When a Sheriff's deputy told me not long ago, that if I were to need to defend my life or family with a weapon, I should shoot to kill rather than face a decade or two of litigation that would surely impoverish me, I had to remember an acquaintance, a Baltimore policeman who was in fact forced into poverty after having justifiably shot someone in the line of duty. If you're trying to survive an attack, should you have to choose between being killed or maimed, sent to prison or being torn to pieces by the courts?  That quandary is the origin of  laws intended to protect those who need to protect themselves.

Evidently, "Stand Your Ground" and "Castle Doctrine" laws have failed in some cases to protect those legitimately protecting their lives as well as they have failed to protect harmless people.  In a country steeped in the fear of crime; a country being convinced by false propaganda of the increasing dangers awaiting us  from armed civilians and by armed criminals, is there a solution?  Can we protect the right to self defense while protecting us from unwarranted prosecution, from armed aggression posing as justified use of deadly force?  Will we even have the chance to debate this? 

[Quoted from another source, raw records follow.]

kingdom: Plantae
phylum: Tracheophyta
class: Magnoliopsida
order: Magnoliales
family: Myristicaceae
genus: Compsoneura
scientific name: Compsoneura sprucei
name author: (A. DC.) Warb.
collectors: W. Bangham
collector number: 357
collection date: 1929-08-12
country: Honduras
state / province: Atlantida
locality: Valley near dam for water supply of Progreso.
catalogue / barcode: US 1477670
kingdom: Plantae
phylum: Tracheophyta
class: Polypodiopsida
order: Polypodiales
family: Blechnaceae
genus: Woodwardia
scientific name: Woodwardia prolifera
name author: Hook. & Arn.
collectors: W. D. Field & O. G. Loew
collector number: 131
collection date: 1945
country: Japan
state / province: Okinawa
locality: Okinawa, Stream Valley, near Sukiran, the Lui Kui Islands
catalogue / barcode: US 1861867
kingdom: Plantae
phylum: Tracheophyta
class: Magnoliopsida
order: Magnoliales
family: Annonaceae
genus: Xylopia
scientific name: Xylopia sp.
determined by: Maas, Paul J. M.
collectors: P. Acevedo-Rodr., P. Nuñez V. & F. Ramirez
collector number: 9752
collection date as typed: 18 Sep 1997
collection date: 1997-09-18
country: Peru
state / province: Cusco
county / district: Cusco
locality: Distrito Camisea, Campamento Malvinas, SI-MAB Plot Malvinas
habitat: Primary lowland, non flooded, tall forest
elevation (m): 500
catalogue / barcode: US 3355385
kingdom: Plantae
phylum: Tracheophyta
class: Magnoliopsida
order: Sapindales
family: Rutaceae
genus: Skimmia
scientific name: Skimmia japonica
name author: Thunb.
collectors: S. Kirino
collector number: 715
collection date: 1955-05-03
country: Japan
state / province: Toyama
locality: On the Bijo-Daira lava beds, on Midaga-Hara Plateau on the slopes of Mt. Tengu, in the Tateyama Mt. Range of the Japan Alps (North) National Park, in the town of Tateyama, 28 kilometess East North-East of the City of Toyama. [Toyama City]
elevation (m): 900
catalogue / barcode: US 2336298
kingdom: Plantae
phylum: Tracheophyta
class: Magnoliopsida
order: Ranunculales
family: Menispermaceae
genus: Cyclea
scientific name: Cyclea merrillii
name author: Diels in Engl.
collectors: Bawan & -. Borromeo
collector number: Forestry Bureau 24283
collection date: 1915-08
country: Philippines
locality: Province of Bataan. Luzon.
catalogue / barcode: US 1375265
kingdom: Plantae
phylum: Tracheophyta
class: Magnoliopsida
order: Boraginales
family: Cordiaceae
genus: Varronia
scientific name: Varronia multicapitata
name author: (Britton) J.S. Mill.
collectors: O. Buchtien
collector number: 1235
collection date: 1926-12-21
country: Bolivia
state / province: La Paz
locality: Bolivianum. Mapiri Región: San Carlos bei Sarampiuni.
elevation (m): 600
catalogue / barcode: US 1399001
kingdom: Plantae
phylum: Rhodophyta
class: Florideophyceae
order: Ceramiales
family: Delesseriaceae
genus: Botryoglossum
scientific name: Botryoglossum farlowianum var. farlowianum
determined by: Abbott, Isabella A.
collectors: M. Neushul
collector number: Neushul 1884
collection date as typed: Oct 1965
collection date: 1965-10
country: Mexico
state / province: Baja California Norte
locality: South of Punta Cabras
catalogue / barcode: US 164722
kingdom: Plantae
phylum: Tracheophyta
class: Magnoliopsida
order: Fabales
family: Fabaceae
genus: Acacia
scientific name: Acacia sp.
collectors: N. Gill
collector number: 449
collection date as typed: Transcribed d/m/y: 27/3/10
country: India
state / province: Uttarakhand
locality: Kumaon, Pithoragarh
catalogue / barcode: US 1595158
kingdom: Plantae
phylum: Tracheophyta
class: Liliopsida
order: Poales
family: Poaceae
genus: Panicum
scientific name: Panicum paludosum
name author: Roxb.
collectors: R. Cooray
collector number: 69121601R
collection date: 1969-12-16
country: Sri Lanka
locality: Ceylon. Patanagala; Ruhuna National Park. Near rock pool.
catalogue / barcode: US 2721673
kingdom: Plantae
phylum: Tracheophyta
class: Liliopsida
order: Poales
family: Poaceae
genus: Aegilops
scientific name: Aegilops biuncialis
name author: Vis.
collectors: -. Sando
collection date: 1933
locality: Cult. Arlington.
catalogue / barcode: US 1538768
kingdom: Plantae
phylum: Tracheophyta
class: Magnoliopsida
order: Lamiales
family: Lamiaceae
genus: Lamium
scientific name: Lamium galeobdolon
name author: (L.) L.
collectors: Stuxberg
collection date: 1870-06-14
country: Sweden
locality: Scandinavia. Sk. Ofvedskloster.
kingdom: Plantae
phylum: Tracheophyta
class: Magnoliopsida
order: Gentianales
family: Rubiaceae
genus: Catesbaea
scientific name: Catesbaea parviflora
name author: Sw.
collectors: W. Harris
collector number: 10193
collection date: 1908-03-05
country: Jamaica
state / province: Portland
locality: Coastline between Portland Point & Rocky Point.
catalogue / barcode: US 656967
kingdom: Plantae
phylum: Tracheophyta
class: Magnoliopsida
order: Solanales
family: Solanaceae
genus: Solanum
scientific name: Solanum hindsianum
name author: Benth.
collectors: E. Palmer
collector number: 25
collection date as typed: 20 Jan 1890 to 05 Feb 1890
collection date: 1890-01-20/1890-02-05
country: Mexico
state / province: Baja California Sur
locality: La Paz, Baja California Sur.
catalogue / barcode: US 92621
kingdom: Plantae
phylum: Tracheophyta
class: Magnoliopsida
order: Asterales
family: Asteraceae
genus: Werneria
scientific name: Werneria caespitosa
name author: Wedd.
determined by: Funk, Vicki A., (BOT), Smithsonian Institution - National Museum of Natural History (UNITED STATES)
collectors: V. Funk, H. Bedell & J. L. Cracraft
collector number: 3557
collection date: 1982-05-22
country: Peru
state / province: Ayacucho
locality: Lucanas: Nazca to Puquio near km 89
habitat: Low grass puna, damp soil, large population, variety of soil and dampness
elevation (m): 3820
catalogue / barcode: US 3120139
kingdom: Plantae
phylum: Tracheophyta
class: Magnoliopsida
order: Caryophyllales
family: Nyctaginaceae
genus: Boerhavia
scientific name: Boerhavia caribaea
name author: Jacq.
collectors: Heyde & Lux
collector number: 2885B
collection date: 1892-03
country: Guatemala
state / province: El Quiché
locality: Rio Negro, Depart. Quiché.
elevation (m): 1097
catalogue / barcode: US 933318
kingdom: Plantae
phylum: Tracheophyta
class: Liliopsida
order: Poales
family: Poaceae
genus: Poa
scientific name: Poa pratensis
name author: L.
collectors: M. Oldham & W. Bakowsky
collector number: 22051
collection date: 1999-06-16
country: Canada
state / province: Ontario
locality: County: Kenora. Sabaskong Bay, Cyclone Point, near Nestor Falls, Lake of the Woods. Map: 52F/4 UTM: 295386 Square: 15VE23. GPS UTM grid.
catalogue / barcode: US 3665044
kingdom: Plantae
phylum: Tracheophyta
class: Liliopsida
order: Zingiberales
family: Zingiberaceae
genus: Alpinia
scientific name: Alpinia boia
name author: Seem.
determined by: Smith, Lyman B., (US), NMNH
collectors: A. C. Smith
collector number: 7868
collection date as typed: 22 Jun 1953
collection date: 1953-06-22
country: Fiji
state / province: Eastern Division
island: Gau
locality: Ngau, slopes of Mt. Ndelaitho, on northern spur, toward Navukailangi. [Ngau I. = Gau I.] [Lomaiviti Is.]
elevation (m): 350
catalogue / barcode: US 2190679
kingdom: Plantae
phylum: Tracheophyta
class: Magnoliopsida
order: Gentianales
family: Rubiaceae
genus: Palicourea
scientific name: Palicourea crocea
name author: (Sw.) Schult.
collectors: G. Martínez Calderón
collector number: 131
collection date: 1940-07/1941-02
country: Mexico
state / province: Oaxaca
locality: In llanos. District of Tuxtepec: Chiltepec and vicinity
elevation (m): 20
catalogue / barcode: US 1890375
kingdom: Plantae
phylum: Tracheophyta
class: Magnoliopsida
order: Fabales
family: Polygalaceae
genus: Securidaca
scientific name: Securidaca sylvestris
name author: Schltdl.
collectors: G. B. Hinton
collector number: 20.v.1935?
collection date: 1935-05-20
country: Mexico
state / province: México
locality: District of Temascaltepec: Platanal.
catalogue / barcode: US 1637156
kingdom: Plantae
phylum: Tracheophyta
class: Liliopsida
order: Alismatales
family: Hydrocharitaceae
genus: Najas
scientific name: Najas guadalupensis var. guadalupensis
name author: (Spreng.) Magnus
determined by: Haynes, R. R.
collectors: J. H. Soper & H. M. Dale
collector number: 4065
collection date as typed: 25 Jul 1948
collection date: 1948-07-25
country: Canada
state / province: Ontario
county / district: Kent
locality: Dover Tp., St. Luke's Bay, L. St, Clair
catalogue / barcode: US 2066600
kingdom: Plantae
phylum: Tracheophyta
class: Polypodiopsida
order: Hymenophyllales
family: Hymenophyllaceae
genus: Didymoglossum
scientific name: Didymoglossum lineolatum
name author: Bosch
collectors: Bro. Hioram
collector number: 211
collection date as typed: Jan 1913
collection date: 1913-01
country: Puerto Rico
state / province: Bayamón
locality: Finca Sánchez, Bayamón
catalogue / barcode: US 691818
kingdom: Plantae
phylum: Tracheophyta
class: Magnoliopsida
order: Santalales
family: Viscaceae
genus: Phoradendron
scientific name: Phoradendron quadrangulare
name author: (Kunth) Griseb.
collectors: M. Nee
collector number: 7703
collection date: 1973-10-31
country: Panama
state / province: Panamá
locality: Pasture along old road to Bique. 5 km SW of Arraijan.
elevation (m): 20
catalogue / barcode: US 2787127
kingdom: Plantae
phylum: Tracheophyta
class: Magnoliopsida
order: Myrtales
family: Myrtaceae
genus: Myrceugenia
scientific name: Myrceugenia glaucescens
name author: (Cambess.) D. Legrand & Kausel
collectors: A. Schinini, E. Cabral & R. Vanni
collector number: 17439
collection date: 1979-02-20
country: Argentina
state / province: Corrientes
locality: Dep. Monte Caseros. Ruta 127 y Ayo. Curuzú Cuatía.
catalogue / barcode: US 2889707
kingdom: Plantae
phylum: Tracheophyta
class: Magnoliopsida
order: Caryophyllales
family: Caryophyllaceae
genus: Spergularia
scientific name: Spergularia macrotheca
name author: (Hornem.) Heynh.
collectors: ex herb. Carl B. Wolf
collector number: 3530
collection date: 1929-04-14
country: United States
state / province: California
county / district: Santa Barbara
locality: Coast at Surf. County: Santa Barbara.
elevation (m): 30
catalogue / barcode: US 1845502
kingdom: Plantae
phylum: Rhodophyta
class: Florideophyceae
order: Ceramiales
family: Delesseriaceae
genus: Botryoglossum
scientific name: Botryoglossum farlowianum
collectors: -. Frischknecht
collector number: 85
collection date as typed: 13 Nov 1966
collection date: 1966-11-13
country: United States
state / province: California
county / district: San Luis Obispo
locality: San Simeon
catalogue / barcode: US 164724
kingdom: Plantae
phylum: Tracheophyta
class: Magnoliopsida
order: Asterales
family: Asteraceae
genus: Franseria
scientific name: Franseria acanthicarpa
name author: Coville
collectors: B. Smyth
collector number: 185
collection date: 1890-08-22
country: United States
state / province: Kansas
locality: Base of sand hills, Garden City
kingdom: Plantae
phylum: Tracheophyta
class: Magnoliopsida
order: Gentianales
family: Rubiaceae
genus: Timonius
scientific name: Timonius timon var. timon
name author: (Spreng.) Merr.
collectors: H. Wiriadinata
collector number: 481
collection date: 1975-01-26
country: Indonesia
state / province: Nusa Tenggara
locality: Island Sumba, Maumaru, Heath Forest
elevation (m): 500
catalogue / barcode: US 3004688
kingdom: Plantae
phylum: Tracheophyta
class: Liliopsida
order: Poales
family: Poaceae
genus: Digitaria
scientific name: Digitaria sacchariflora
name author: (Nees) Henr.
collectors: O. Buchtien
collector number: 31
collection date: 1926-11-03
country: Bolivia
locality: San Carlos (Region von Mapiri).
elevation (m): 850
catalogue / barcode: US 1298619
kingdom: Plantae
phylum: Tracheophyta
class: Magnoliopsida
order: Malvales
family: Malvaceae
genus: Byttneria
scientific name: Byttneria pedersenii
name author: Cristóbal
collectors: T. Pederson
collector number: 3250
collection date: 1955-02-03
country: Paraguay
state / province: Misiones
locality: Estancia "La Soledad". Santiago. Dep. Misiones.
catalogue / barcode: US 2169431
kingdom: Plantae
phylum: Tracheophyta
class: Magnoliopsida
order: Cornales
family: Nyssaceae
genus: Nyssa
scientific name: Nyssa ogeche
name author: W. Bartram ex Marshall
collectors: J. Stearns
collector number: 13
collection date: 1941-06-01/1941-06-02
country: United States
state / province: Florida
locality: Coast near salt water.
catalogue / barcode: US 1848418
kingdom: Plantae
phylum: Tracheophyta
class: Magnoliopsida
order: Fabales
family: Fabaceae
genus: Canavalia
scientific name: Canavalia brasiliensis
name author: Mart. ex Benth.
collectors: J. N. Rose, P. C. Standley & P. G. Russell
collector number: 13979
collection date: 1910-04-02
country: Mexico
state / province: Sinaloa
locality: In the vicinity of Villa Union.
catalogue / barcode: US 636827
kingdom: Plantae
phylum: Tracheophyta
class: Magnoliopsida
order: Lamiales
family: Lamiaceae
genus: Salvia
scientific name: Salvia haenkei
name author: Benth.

The unfolding case against George Zimmerman in the death of Trayvon Martin should be forcing us to consider whether the law should be changed, but of course it won't. Although it seems clear to me, as someone who has read the law that one can't claim self defense if one is himself the assailant -- if one pursued, harassed, confronted and illegally tried to remove someone from a place he had the right to occupy, the trial will not be about that and no minds will be changed.  It will become a soapbox for airing ill considered and irrelevant opinion, both from people who aren't going to be hindered by objectivity or facts and has a vested interest in divisiveness and partisanship -- whether making at about racism, about the need for more guns, fewer guns, about whether strict gun laws have any effect, about the need for disarmament or any of the other passionately held and incorporated positions, everyone will stand his ground, defend his opinion, and nothing will change.

Is it really about 'gun cultures', the NRA or 20 round magazines or plastic gun parts or gun shows or waiting periods -- or is it about a nation crippled by gullibility, by activists and lobbyists and irrational fear?